O programa envolveria, portanto, um aumento do valor do benefício (atualmente de cerca de R$ 190 mensais), uma expansão do público atendido e a fusão de alguns programas sociais para aumentar sua focalização e eficiência no combate à pobreza, além de maior cobertura aos informais de baixa renda.
Esta concepção tem vários méritos, como a ideia de aproveitar o conhecimento acumulado com os programas sociais já existentes para aprimorá-los, ao invés de criar novos programas em adição à estrutura existente. Outro ponto positivo é sua preocupação com a sustentabilidade fiscal, partindo do pressuposto correto de que o desequilíbrio fiscal prejudica principalmente os mais pobres.
O aspecto da proposta que tem caráter mais inovador e merecerá um debate mais aprofundado diz respeito à proteção aos informais. Novamente com base nas informações veiculadas na mídia, o Renda Brasil estenderá o sistema de proteção social por meio de transferências para trabalhadores de baixa renda que atualmente não atendem os critérios de elegibilidade do Bolsa Família.
Embora esta forma de inclusão mereça consideração, existem alternativas. A própria equipe econômica aparentemente considera que a desoneração da folha permitirá um aumento da proteção social por meio da geração de emprego formal. No entanto, como discuti na última coluna, embora existam várias distorções associadas à contribuição sobre a folha, os efeitos da desoneração não são claros e sua implementação deve ser feita com muita atenção aos detalhes e às lições das experiências de outros países.

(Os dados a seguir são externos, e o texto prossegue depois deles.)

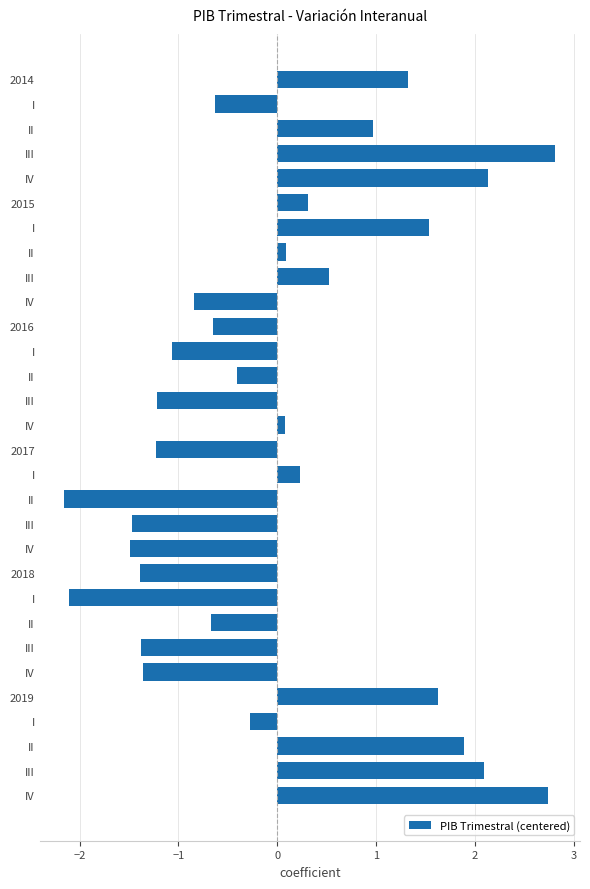

How many categories are shown in the chart?

30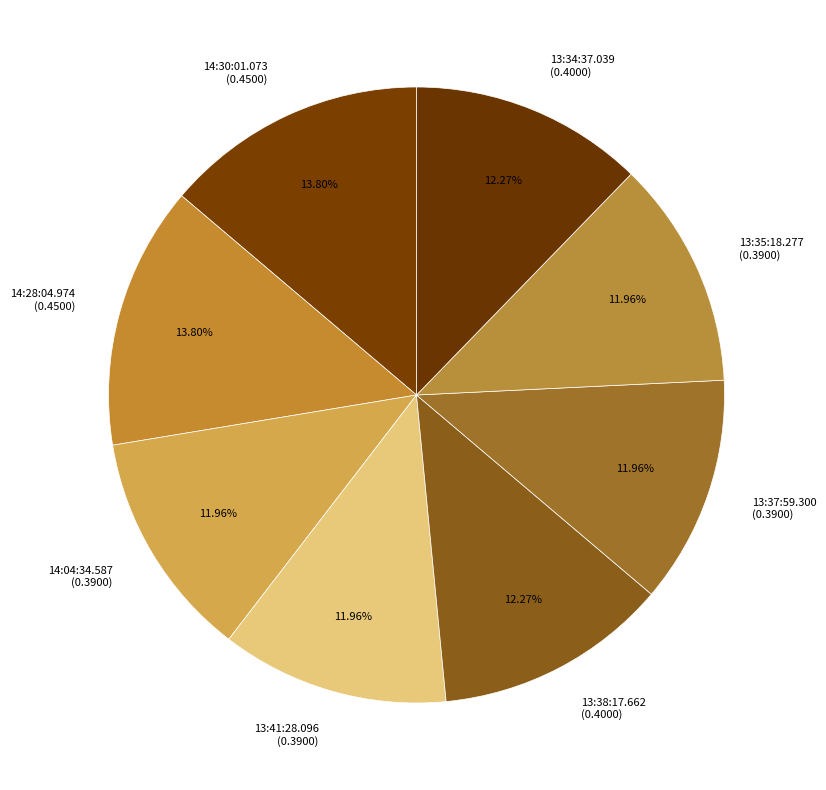

Do 14:28:04.974 (0.4500) and 14:30:01.073 (0.4500) together represent more than half of the pie?

No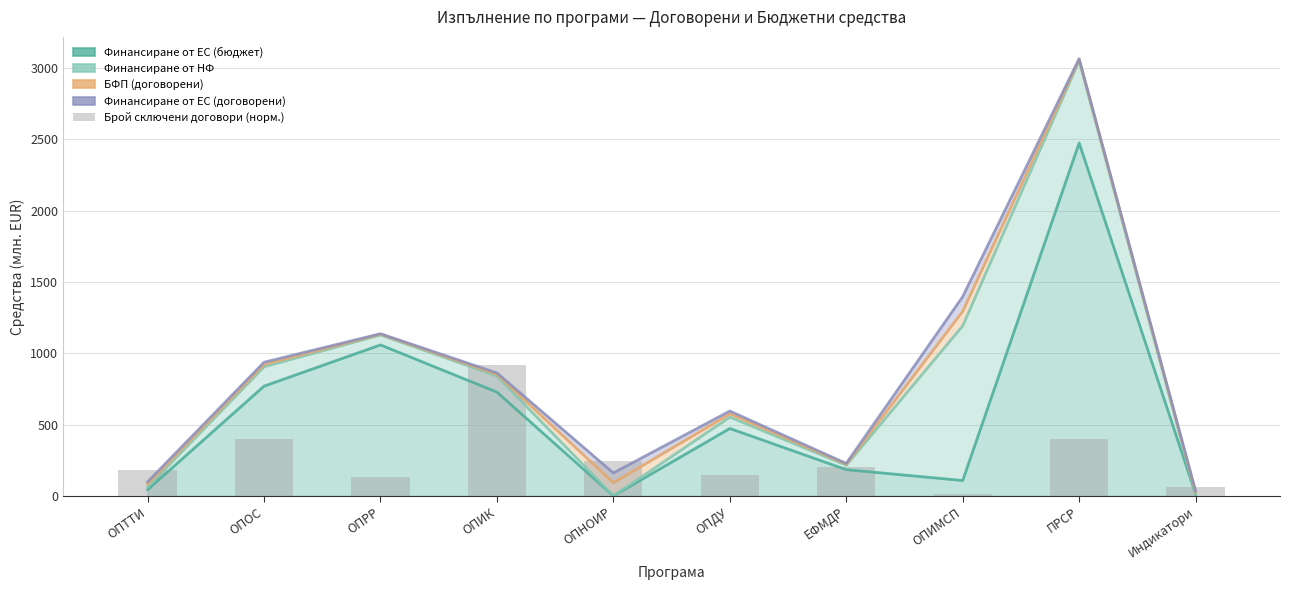

How many bars are there in total?

10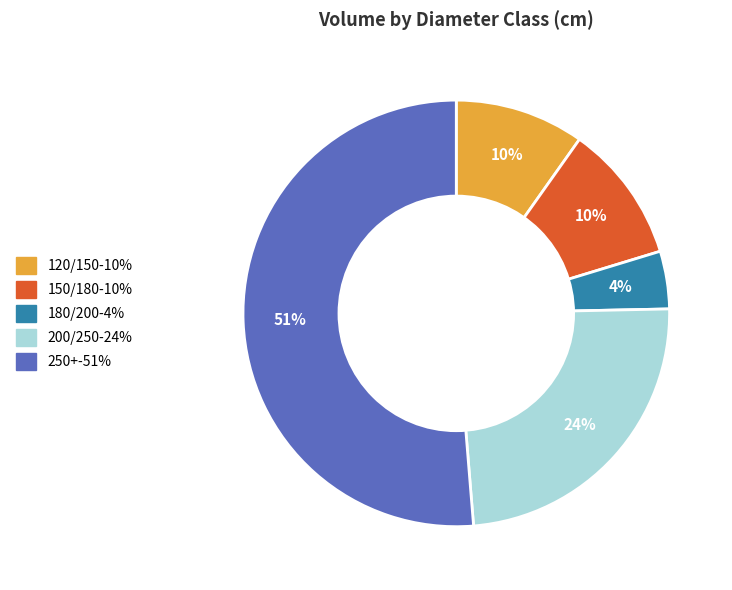

What is the largest slice in the pie chart?

250+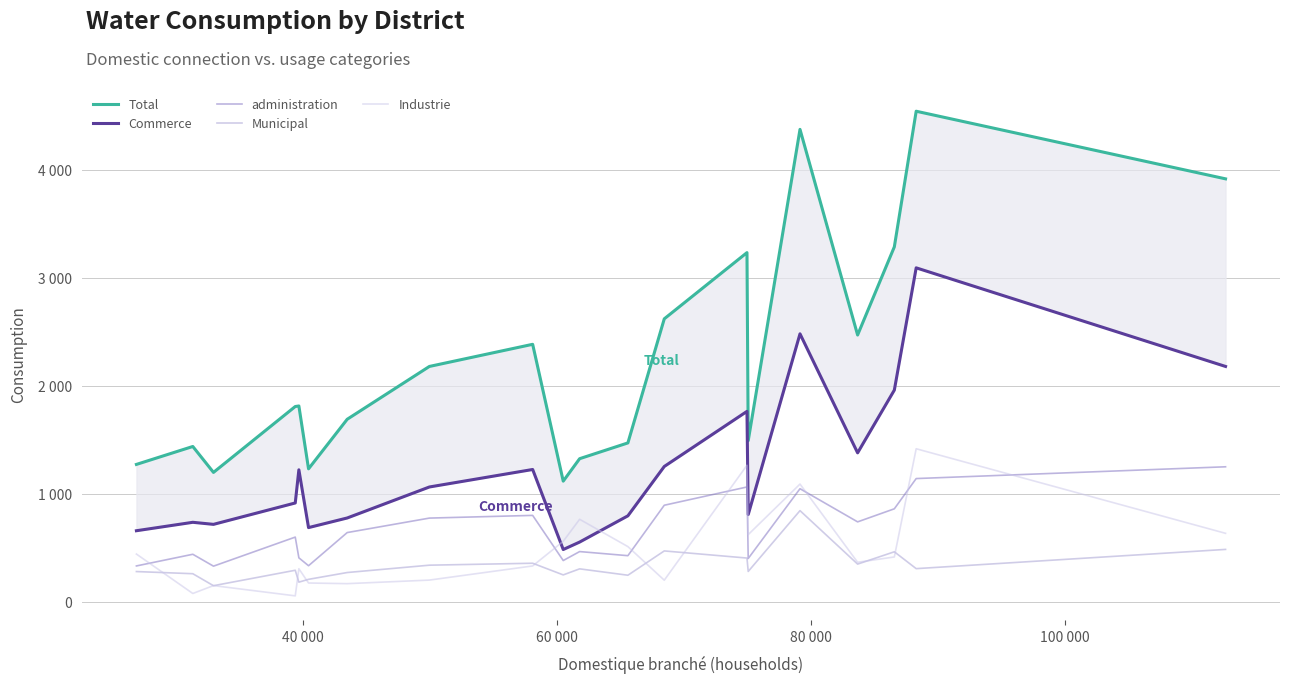

List the series in order of their peak value, lowest first.

Municipal, administration, Industrie, Commerce, Total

Outra proposta que surgiu no debate público seria a criação de uma renda básica universal. Contudo, além de sua baixa focalização, seu custo fiscal é proibitivo. Segundo estimativas de Marcos Mendes, um programa universal de renda mínima, em que cada brasileiro receberia, mensalmente, R$ 400, e o Bolsa Família seria extinto, ampliaria a despesa pública em R$ 983 bilhões ao ano.
A maioria das propostas procura proteger os informais por meio de transferência de renda. No entanto, o que ficou evidenciado na pandemia foi a vulnerabilidade desse segmento de trabalhadores diante de perdas abruptas de renda. Isso sugere que um instrumento mais efetivo de proteção seria alguma forma de seguro social.
Neste sentido, vários países têm discutido mecanismos de seguro social universal, que protejam os trabalhadores independentemente de seu vínculo empregatício. Uma motivação importante para essa discussão decorre do impacto de novas tecnologias no mercado de trabalho, cuja consequência têm sido o surgimento de novas modalidades de emprego com baixa proteção social, como as associadas à “economia dos aplicativos”.
Este é um debate de grande importância e complexidade, que precisa levar em consideração a restrição fiscal. O governo deveria apresentar logo sua proposta e trabalhar com o Congresso na construção de um aprimoramento de nossa rede de proteção social.